» PROVIDED ENTRIES

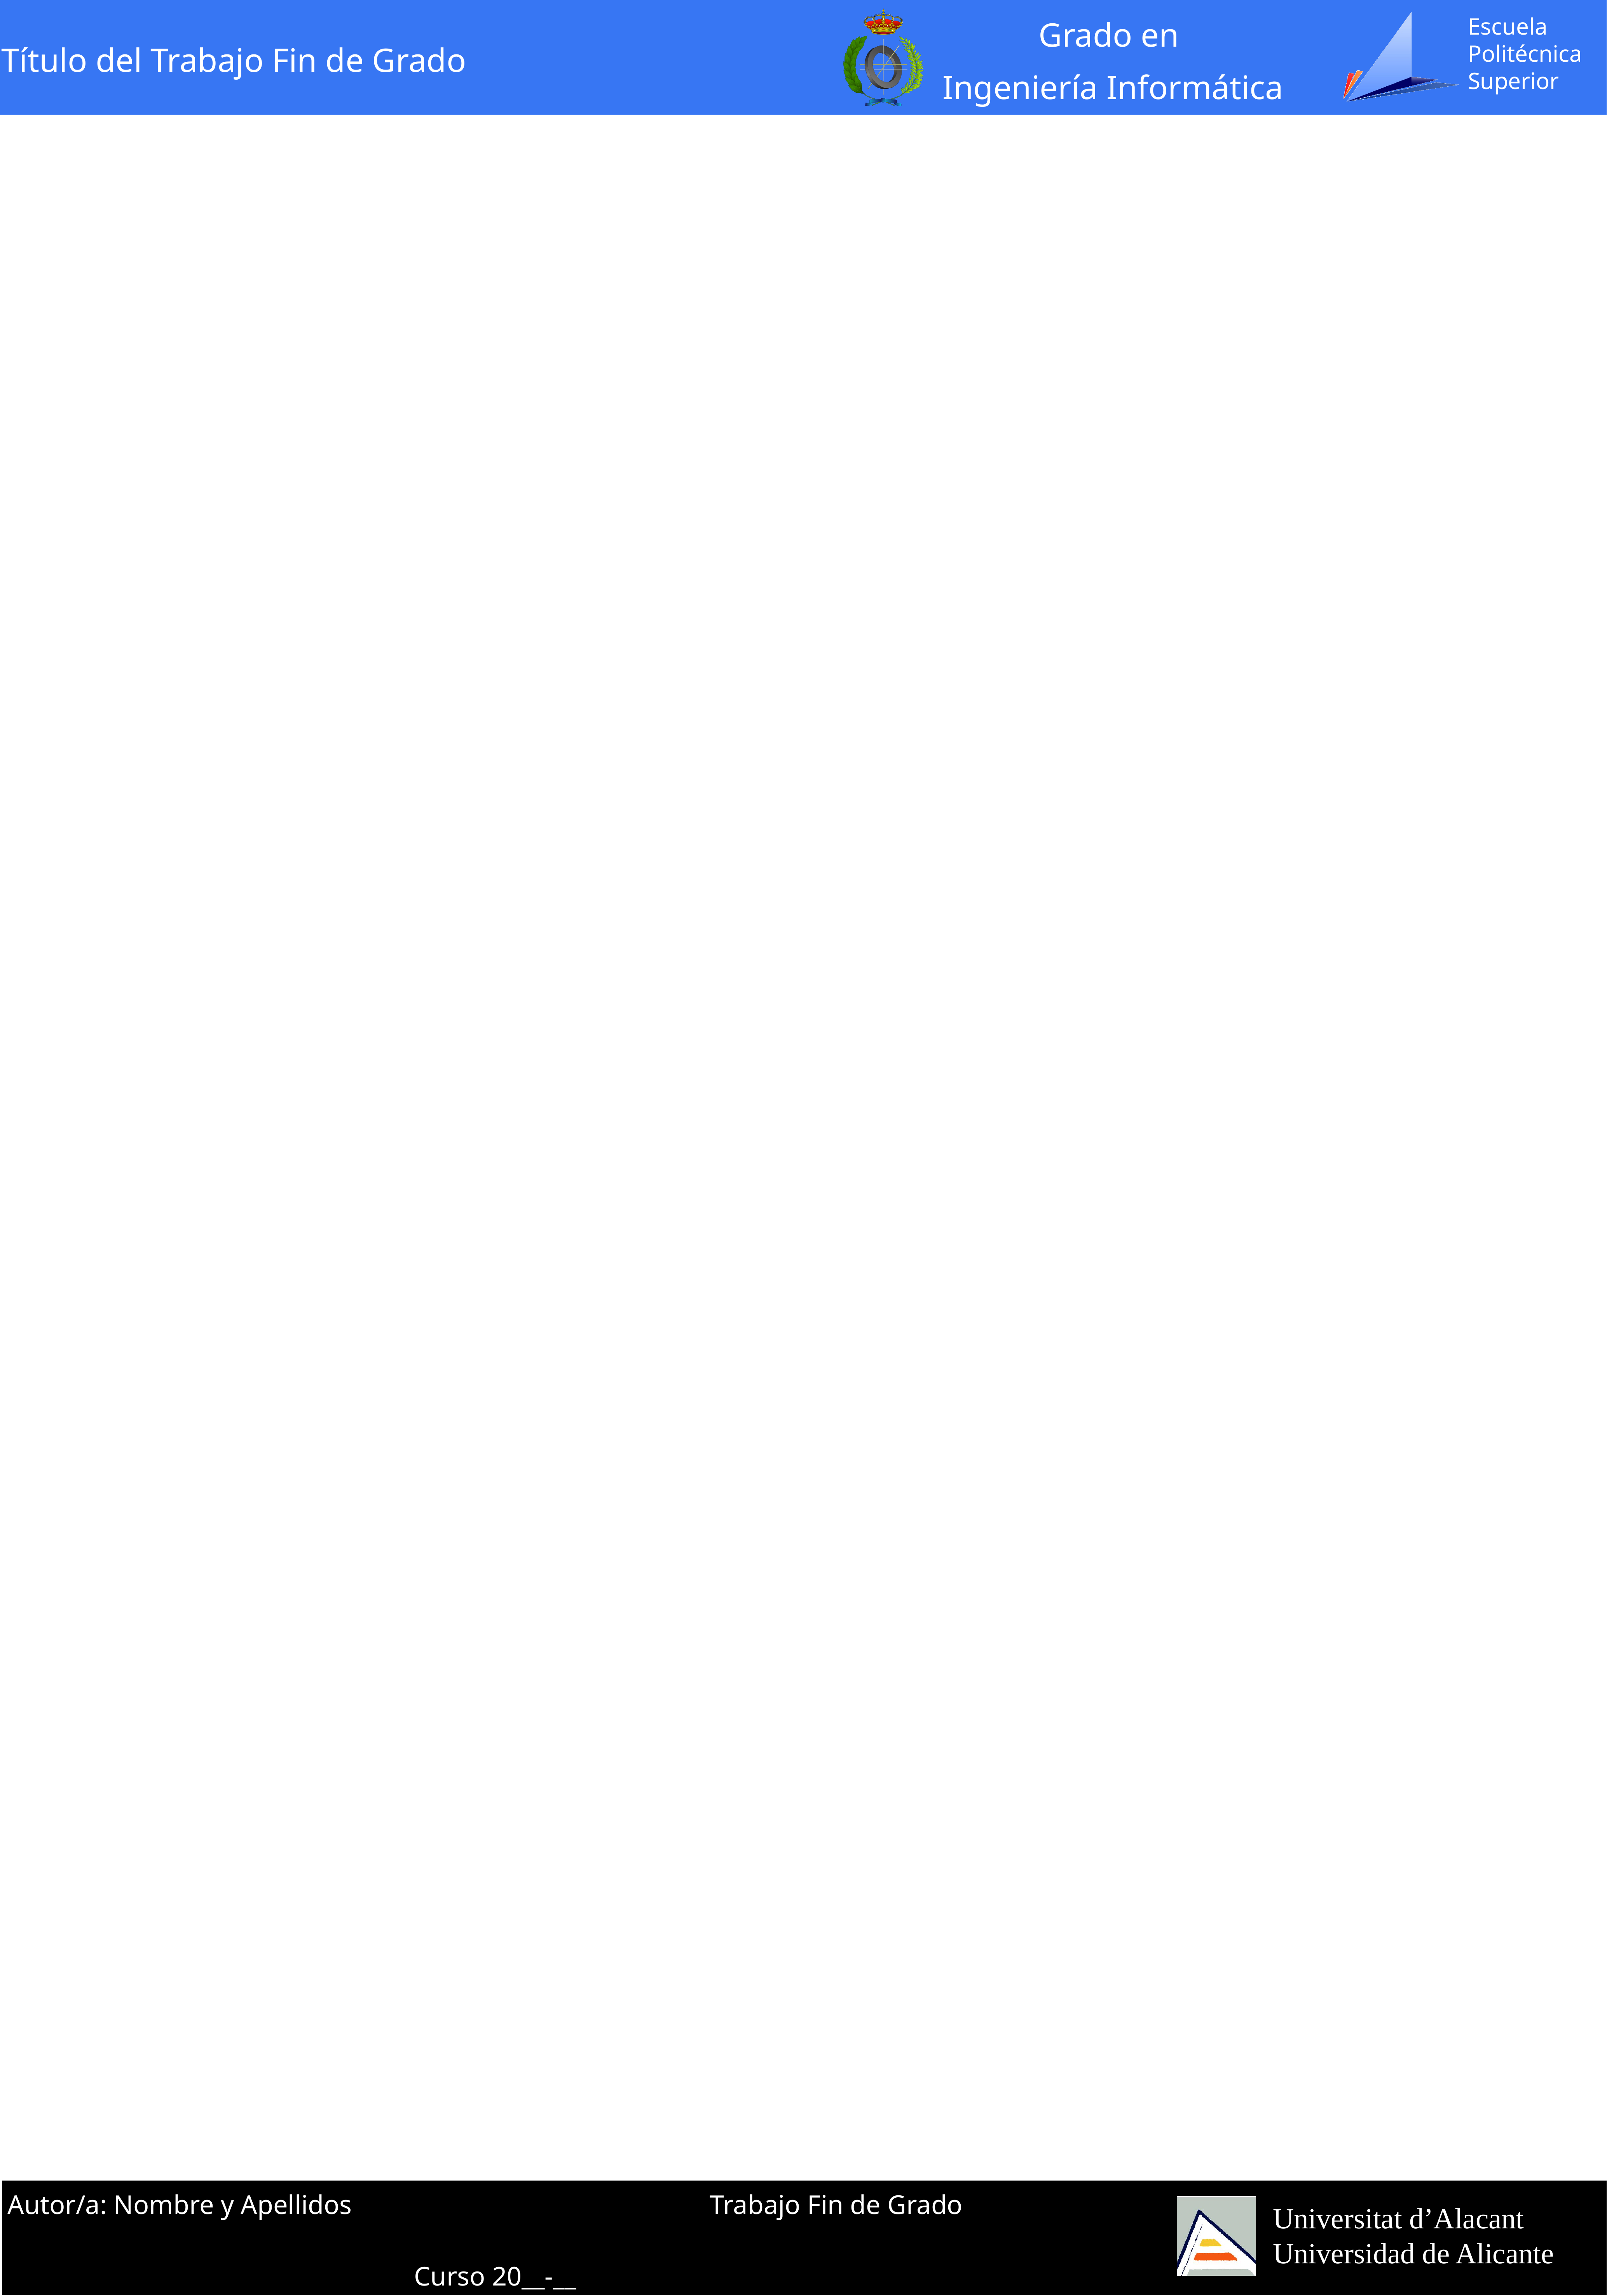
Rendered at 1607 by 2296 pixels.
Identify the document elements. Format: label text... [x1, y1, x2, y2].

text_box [1175, 2194, 1566, 2276]
text_box Escuela Politécnica Superior [1464, 9, 1604, 97]
text_box Grado en Ingeniería Informática [928, 5, 1318, 109]
picture [1338, 3, 1462, 103]
text_box [0, 0, 1607, 115]
text_box Autor/a: Nombre y Apellidos Trabajo Fin de Grado Curso 20__-__ [2, 2180, 1607, 2296]
text_box Título del Trabajo Fin de Grado [0, 37, 473, 82]
picture [839, 5, 927, 110]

» TRY IT
Print all the entries again exactly as written, but without the pictures.

» PROBLEM SOLUTION
Rendered at 1607 by 2296 pixels.
Identify the document elements. Format: label text... [x1, y1, x2, y2].

text_box [1175, 2194, 1566, 2276]
text_box Escuela Politécnica Superior [1464, 9, 1604, 97]
text_box Grado en Ingeniería Informática [928, 5, 1318, 109]
picture [1338, 3, 1462, 103]
text_box [0, 0, 1607, 115]
text_box Autor/a: Nombre y Apellidos Trabajo Fin de Grado Curso 20__-__ [2, 2180, 1607, 2296]
text_box Título del Trabajo Fin de Grado [0, 37, 473, 82]
picture [839, 5, 927, 110]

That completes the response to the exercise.